Monkeypox: The latest tool in the attacker’s arsenal
Cyber criminals have added monkeypox to their arsenal of tricks used to scam victims into revealing personal information.
Researchers at Mimecast Threat Intel have discovered an email phishing campaign that is attempting to use the emerging monkeypox outbreak to con employees into sharing their personal information.
Tim Campbell, head of threat intelligence at Mimecast, says: "Monkeypox is high on the news agenda so it comes as no surprise that cyber criminals are exploiting it.”
He says attackers tweak their phishing campaigns to be as timely and relevant as possible, and use a range of attack methods to exploit newsworthy, current events to try to lure people who are busy and distracted into clicking on links in emails, applications or texts.
In this latest instance they are using monkeypox as an opportunity to send phishing emails to company employees for ‘mandatory monkeypox safety awareness training’.
This new campaign sees recipients being asked to click on a link to complete ‘mandatory training’ as part of purported new company policy.
The phishing email is carefully crafted to look like an internal company email, putting staff members at risk of clicking the link and entering their login details, which will then be harvested and used to access systems within the company to exfiltrate information.
Phishing scams remain a popular attack method against local organisations, with 65% of respondents in Mimecast's State of Email Security 2022 reporting an increase in these attacks over the past year.

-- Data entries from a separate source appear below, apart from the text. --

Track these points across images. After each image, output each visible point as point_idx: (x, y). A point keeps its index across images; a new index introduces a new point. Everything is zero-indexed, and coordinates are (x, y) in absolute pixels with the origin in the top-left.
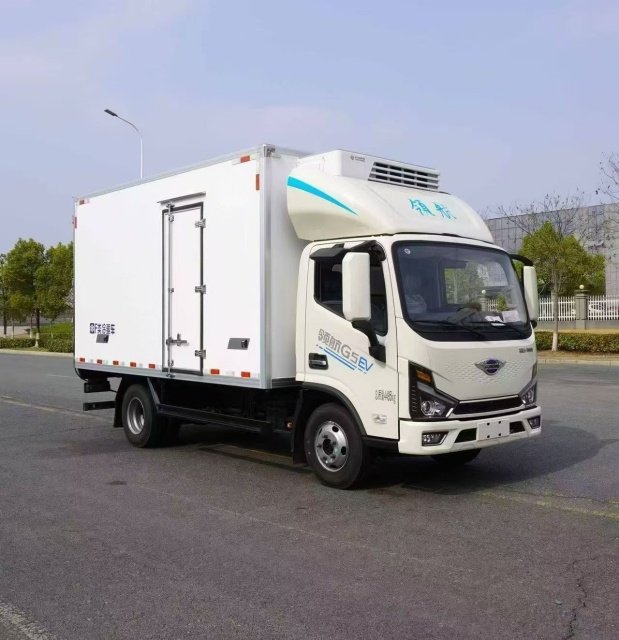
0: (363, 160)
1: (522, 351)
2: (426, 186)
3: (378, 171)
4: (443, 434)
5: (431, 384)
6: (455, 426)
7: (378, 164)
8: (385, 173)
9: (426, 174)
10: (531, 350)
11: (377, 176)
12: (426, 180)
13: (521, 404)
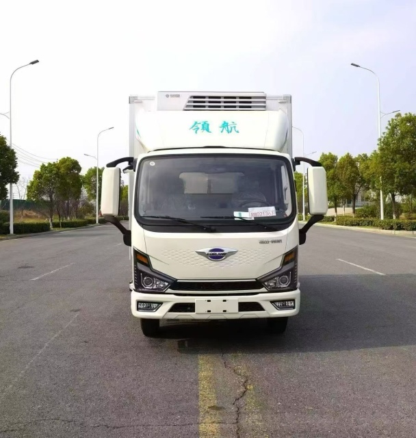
0: (178, 96)
1: (262, 242)
2: (250, 107)
3: (195, 102)
4: (160, 303)
5: (148, 265)
6: (171, 299)
7: (195, 97)
8: (203, 103)
9: (250, 98)
10: (279, 241)
11: (194, 106)
12: (250, 102)
13: (262, 287)
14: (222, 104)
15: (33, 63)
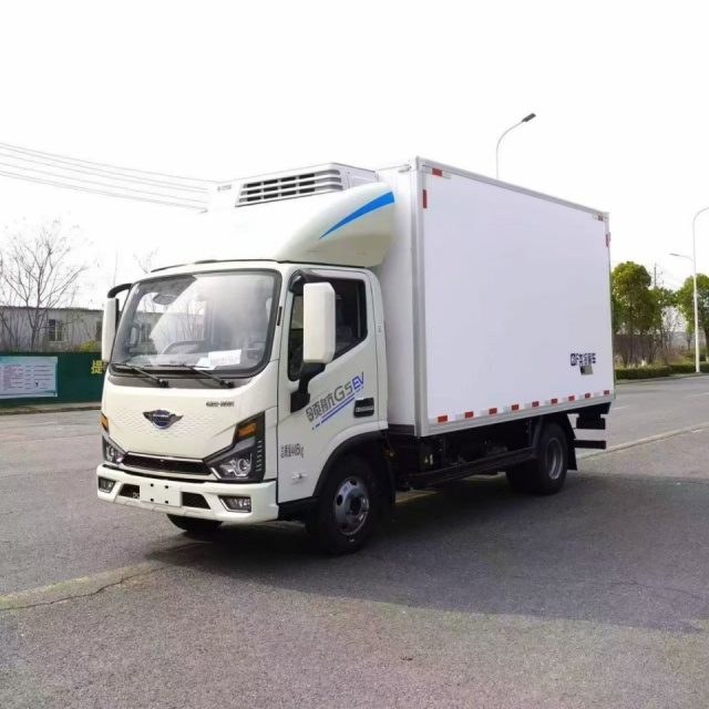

This latest campaign shines the spotlight on the fact that threat actors will exploit the fear and uncertainty caused by this recent news, as well as the need for cyber security awareness training within businesses to lessen the chance of employees falling for this type of scam.
Campbell said it’s widely understood that when it comes to cyber attacks, it is a question of “when”, not “if” one will happen. “It is important for organisations to have adequate, cyber security measures in place as well as a well-rehearsed cyber resilience response plan.”